=== Text segment ===
════════════════

Fr. Gariguez, executive secretary of the organization, appeals to the new government to shed light on the investigation into billions of pesos spent on recovery projects. In 2013, the typhoon struck 11 million people, and many of them never received aid. The president-elect has promised to tackle corruption in six months. Find out how this money " has been spent would be a good start."
Manila (AsiaNews / CBCP) - The new government of the Philippines must tackle the issue of funds that were supposed to arrive to those affected by Typhoon Yolanda, and which are still missing. The new president Rodrigo Duterte, who during the election campaign said he alone was capable to fight corruption, must "tell how millions of dollars donated from abroad were spent." This is the appeal launched by Caritas to the new administration that will take office on June 30.
Fr. Edwin Gariguez, executive secretary of Caritas, said that "this is an important agenda that the incoming administration needs to address". He added that a thorough investigation on the missing funds would be "a good start" for Duterte, who has described himself as "a dictator" able to defeat crime in six months.

════════════════

=== Material provided ===
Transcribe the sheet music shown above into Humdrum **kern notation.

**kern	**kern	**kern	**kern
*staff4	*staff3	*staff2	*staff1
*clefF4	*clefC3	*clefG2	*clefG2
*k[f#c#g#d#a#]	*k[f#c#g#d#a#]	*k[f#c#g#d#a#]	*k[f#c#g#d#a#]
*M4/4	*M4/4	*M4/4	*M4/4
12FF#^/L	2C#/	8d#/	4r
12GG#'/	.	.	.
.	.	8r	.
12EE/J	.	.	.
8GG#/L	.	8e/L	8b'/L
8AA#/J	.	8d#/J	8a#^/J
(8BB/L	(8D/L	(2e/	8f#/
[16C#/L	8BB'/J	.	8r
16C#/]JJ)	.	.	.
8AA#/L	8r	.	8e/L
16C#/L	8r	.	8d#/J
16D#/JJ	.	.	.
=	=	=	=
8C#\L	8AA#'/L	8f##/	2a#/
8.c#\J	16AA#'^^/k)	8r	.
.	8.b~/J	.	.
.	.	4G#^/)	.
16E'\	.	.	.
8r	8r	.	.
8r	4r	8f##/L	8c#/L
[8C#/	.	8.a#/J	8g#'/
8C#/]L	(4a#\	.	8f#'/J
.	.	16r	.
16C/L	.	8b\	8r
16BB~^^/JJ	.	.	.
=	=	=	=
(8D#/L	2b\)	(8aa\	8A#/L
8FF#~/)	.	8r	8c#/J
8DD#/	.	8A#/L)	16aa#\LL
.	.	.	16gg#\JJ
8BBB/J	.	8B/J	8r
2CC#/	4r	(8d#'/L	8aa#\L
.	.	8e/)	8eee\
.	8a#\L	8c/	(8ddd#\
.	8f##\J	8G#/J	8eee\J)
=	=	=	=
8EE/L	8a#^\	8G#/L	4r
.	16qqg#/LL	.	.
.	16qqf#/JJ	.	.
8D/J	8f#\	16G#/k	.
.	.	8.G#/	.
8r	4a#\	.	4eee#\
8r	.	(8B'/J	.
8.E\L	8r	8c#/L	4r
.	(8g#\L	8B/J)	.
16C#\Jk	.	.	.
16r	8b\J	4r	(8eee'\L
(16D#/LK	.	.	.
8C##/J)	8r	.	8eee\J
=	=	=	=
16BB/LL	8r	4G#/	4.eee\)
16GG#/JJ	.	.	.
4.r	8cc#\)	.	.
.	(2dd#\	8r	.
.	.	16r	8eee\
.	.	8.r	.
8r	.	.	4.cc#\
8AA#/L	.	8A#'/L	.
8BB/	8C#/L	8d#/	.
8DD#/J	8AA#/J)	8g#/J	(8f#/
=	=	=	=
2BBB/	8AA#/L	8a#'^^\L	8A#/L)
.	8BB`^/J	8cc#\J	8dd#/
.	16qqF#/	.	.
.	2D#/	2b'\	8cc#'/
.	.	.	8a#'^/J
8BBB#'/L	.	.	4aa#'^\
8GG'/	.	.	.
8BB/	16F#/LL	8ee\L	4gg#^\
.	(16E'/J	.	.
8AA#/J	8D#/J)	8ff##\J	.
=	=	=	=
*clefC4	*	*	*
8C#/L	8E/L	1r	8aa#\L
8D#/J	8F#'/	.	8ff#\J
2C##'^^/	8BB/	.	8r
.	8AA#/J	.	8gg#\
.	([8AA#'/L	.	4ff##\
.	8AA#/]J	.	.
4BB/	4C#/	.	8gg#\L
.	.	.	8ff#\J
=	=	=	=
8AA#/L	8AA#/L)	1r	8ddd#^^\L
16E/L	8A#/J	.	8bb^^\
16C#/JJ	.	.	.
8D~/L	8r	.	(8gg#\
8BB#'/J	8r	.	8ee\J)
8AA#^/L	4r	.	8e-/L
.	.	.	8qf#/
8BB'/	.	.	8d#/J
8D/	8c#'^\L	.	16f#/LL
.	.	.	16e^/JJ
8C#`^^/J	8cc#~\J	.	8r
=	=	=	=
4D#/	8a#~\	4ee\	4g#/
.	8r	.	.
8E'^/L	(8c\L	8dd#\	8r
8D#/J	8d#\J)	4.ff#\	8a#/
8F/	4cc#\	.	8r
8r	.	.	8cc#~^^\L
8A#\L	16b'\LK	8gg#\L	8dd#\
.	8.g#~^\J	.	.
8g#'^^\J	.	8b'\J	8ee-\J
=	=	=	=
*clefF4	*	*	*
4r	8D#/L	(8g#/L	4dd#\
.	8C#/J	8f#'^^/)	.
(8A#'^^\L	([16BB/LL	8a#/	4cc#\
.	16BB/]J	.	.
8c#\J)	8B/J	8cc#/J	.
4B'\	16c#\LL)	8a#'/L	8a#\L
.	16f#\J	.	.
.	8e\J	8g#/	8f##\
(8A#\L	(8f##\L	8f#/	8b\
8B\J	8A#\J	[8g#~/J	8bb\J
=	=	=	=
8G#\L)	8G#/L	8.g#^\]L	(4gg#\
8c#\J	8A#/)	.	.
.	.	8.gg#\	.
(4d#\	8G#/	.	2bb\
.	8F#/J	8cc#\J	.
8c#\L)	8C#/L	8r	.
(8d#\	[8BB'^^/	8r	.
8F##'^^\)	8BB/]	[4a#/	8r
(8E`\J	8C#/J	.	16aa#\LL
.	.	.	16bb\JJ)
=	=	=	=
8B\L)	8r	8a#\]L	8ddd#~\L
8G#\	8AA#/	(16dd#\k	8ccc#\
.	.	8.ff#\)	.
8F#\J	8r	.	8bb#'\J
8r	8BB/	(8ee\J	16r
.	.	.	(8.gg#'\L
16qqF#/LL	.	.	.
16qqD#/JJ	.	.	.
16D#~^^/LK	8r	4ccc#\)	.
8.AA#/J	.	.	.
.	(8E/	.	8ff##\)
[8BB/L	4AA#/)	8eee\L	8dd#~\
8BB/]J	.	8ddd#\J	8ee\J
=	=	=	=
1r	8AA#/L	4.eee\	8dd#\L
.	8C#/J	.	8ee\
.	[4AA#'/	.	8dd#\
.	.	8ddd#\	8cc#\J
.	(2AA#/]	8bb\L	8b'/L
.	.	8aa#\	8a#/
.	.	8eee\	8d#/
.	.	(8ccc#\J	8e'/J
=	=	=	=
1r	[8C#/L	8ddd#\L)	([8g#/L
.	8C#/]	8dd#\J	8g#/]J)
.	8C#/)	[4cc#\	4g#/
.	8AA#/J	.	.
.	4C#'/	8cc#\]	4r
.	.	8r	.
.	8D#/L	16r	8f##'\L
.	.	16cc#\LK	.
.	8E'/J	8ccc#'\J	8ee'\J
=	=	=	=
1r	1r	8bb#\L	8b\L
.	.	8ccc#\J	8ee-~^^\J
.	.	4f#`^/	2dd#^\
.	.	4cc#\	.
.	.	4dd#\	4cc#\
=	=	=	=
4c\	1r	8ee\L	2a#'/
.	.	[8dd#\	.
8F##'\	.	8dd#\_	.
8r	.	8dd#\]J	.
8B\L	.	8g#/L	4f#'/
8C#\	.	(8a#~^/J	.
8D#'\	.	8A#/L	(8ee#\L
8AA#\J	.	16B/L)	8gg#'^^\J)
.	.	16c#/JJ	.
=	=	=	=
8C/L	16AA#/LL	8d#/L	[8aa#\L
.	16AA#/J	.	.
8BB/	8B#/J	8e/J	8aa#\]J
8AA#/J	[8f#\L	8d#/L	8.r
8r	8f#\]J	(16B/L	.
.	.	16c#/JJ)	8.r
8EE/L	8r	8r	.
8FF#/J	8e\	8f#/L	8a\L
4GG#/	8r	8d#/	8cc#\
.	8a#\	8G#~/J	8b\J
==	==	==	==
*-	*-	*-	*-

════════════════

=== To do ===
Can you condense the article's paragraph beginning "Manila (AsiaNews / CBCP)" into a short bulleted list of its main facts?

=== Result of the exercise ===
- The new Philippine government must address the Typhoon Yolanda relief funds that never reached those affected and are still missing.
- Caritas is appealing to new president Rodrigo Duterte to "tell how millions of dollars donated from abroad were spent." During his campaign, Duterte said he alone could fight corruption.
- The new administration takes office on June 30.